Come si legge nel rapporto reso pubblico oggi, spesso anche le forze dell’ordine usano il loro potere per “auto considerarsi” al di sopra delle leggi e quindi non essere puniti. Ma le leggi i sono, solo che non vengono fatte rispettare. “Le Filippine mostrano un’incoerenza: il paese è esemplarmente sollecito quando si tratta di firmare i trattati sui diritti umani ma senza esemplari condanne verso i torturatori questi impegni sui diritti umani rischiano di essere promesse vuote –spiega la Shetty – Il governo filippino sta perdendo l’opportunità di diventare un esempio virtuoso di impegno per il rispetto dei diritti umani in Asia”.

Non ci sono solo parole nel rapporto di Amnesty, ma anche alcune testimonianze – raccolte nel 2009 quando fu introdotta la legge contro la tortura – di persone che vennero torturate dalla polizia. Alcune di esse all’epoca erano minorenni e raccontano che sotto la minaccia di armi da fuoco, si erano dovute prestare a un gioco chiamato “la ruota della tortura”. Ma il caso più eclatante è quello di Darius Evangelista. In un filmato realizzato con un telefonino, si vede che l’uomo viene arrestato, spogliato dei suoi vestiti e delle guardie, alcune delle quali in borghese e altre in divisa, gli legano una corda ai genitali per torturalo.
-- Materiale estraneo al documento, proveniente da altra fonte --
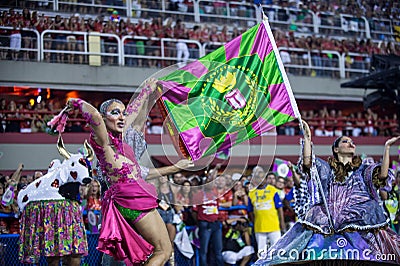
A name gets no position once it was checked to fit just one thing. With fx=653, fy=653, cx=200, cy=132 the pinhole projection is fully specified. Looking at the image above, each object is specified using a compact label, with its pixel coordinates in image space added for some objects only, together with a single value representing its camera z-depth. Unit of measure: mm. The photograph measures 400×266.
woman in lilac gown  6387
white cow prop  7027
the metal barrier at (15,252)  8094
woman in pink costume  5043
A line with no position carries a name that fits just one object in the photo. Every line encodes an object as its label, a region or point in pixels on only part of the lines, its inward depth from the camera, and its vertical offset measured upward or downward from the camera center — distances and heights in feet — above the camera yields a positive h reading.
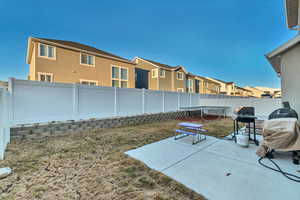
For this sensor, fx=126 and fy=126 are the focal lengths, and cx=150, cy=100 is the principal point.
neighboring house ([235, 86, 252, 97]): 124.36 +10.38
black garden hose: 6.88 -4.29
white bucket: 11.88 -3.78
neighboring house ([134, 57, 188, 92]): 57.77 +12.05
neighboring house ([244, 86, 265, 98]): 148.07 +11.71
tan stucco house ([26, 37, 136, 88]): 31.68 +11.01
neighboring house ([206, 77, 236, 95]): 107.69 +12.25
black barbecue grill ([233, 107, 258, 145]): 13.48 -1.47
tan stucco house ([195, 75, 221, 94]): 84.89 +10.92
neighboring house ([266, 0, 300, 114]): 13.15 +3.62
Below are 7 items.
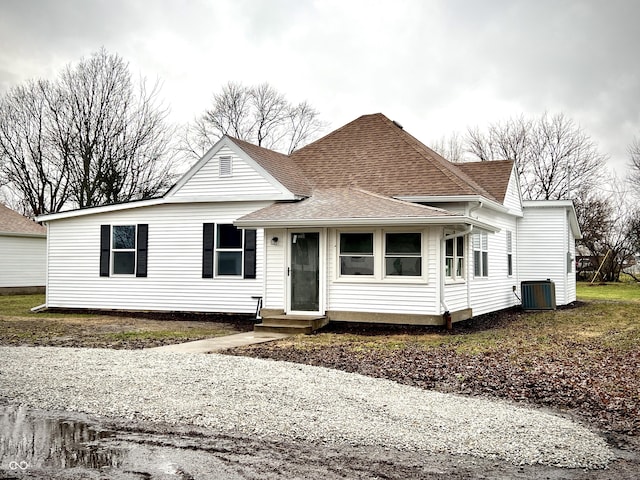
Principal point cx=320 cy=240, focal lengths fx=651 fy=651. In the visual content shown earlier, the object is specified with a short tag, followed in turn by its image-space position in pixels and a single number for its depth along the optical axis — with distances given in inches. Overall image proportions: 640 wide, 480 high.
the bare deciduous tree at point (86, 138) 1338.6
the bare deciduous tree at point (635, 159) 1504.7
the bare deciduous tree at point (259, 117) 1747.0
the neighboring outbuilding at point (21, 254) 1079.6
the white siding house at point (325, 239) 565.9
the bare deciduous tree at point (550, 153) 1619.1
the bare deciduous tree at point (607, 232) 1547.7
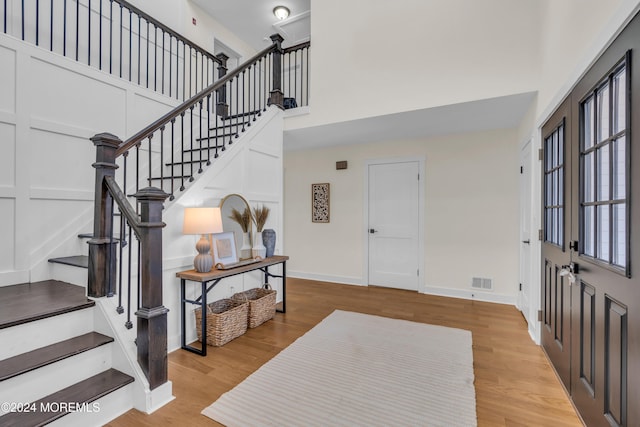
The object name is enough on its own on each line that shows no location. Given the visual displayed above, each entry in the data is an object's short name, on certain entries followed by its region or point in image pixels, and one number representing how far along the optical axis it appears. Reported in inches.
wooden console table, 100.8
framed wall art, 211.0
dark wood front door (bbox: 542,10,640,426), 50.2
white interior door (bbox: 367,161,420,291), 185.0
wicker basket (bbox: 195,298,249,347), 108.7
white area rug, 71.9
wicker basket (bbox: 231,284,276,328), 125.4
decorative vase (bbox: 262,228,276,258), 136.7
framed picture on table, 113.3
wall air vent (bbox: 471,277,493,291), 165.6
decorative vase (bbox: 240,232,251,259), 131.9
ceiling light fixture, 202.1
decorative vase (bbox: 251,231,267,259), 131.7
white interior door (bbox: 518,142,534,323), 129.0
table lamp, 102.7
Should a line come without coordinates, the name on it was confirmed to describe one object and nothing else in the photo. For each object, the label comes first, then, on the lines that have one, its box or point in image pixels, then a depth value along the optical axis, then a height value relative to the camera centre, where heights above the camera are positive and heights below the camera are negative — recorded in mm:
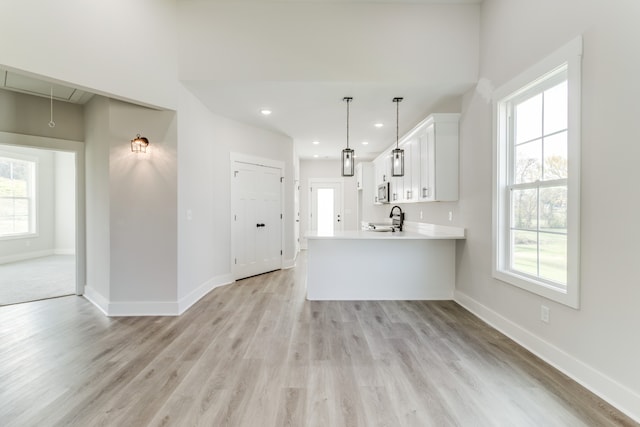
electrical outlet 2314 -826
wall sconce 3229 +735
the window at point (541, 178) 2064 +276
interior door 4914 -163
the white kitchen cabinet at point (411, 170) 4238 +613
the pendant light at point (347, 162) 3518 +590
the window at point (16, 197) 6430 +300
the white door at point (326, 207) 8508 +96
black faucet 5373 -208
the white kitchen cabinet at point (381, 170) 5926 +887
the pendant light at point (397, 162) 3622 +606
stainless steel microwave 5816 +377
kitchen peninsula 3848 -791
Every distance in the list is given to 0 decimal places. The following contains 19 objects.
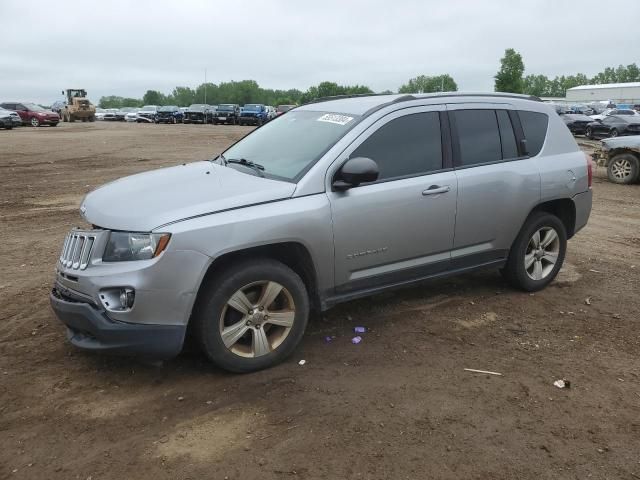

La testa dell’uomo venne ritrovata poco tempo dopo, ma nessuna delle guardie che hanno partecipato all’atroce esecuzione vennero condannate.

La Commissione per i diritti umani nelle Filippine è stata istituita nel 2001 e sono circa 457 le denunce che sono arrivate presso i suoi uffici, ma per nessuna di queste è mai stata emessa una condanna. “Dopo cinque anni dall’introduzione della legge, dopo centinaia di denunce e zero condanne, è dolorosamente ovvio che la normativa contro la tortura non viene applicata. – conclude Shetty – Occorre uno sforzo congiunto per sradicare la tortura e la cultura dell’impunità che la perpetua, a partire da misure efficaci di prevenzione e, quando non bastino, procedere con indagini approfondite, condanne adeguate e meccanismi indipendenti di denuncia per assicurare che nessuno sia al di sopra della legge”.